Second, the argument from privilege, in my view the truest yardstick. Last week, establishing a new low-water mark for the public’s right to know, a federal appeals court dismissed a suit several organizations brought against Vice President Dick Cheney, seeking disclosure of the guest list and working documents of his infamous “energy summit” early in the Bush administration, where advisors such as Enron’s Kenneth Lay helped to craft a policy of tax breaks for energy corporations, expanded oil drilling on public lands and other special favors for energy industries. The core issue is not whether Cheney and his friends in the energy industry had the country’s best interests at heart (the argument from motive), whether they flexed their political muscle or not (the argument from power), or whether some of the guests were women, sexual minorities or people of color (the argument from representation).
For me, the bottom-line issue is whether in excluding the taxpaying public from their meetings, even to the extent of refusing to disclose the names of participants, they aggrandized and consolidated their privilege — their collective unearned advantage over other groups and individuals within society — at the expense of the rest of us. And the answer is…yes!
Whether we’re talking about energy corporations, the Christian right or the conservative establishment, their ability to set the agenda for all of us shows how privilege is at work. Currently, these last two groups are denouncing NPR and PBS for bias, calling for more airtime for right-wing views. The stark truth is that at this moment of empire and its privileges, they can get more attention and power by issuing a press release or making a call to their friends in high places than we can by bringing countless thousands into the streets to protest or demand change.

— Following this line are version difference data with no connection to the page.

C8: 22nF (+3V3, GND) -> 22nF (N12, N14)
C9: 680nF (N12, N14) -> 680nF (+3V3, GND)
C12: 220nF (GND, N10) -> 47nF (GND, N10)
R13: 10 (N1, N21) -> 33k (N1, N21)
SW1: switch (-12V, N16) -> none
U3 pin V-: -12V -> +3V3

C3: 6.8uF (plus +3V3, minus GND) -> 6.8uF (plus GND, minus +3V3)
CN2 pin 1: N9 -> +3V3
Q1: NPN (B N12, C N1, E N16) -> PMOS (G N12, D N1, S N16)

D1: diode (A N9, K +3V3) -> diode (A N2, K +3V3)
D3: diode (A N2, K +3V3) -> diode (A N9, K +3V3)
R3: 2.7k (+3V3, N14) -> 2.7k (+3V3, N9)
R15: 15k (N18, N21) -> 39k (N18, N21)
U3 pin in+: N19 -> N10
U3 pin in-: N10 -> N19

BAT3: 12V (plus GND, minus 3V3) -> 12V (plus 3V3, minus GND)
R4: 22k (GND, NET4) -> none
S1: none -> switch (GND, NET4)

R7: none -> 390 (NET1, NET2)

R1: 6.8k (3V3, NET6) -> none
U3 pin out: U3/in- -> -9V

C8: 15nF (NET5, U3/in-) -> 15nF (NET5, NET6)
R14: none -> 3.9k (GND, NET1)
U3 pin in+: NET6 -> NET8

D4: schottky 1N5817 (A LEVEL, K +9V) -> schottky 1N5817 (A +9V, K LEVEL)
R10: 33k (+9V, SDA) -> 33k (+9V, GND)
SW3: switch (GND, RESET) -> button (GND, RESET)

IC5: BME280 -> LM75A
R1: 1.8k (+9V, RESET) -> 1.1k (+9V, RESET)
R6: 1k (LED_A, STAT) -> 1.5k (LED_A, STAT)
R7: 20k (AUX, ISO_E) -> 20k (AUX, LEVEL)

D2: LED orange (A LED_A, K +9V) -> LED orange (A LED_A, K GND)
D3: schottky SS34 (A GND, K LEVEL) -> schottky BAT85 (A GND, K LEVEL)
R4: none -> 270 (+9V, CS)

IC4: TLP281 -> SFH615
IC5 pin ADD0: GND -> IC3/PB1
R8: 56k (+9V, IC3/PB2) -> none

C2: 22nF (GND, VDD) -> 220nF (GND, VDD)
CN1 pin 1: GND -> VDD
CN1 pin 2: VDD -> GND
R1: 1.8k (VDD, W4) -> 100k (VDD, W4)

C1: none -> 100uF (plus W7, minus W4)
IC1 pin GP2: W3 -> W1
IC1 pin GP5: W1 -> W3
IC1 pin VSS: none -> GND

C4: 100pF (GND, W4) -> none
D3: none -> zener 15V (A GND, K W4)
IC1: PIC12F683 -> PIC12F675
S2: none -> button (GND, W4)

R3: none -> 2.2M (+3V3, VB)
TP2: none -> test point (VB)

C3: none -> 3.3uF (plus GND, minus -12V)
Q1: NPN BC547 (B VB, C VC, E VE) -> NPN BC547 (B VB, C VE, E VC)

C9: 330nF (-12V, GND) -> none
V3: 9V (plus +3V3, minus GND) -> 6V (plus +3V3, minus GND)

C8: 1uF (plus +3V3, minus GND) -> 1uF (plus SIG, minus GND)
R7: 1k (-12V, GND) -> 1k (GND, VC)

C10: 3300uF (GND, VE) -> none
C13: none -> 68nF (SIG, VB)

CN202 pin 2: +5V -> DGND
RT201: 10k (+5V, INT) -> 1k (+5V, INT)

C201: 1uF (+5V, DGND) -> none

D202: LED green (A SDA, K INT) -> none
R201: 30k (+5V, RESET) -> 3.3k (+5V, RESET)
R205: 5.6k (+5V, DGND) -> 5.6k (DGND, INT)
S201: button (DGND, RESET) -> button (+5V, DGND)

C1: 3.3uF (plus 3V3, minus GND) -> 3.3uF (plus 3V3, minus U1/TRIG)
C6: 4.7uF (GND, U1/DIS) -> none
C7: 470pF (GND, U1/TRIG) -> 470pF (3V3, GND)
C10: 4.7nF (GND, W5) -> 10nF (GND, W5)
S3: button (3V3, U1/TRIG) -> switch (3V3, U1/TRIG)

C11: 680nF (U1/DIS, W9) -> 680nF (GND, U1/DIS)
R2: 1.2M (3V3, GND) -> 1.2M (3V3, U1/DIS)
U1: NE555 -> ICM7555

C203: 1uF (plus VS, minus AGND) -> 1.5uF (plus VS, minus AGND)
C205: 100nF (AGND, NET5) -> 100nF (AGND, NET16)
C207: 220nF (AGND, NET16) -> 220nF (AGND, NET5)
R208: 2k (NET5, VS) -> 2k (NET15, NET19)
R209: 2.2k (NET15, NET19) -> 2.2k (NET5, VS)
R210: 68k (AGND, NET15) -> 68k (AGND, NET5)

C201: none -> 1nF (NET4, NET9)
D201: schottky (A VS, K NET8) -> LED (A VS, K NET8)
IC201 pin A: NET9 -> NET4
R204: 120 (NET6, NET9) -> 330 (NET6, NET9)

Keep that yardstick in your pocket and the muddle will begin to come clear. It shows that the environmental grantmakers, however principled and well-intentioned, have a default dose of privilege that comes bundled with the job of granting largesse to worthy recipients. It may not be their own money they are dispensing, but their control of it confers privilege, the proof of which is the extent to which people defer to them, hang on their every word, and do all they can to please them. Knowing this, and knowing their responsibility to take in and reflect the true complexity of the field they support, they should not have consolidated their privilege by anointing a body of wise (white) men to declare the movement’s fate. As Ludovic Blain says in the essay I linked earlier, the very process whereby the death of environmentalism verdict was formulated and delivered tells us what’s wrong with the environmental establishment.
We are in the midst of a powerfully resurgent tendency to behave as if elite white men speak for the entire world, but the truth is that healing the world demands that each person have the capacity and support to say one’s own words in one’s true voice. Bringing that about calls for an even more powerful commitment to actually practicing inclusion, equity and participation, and to opposing entrenched privilege wherever it exists.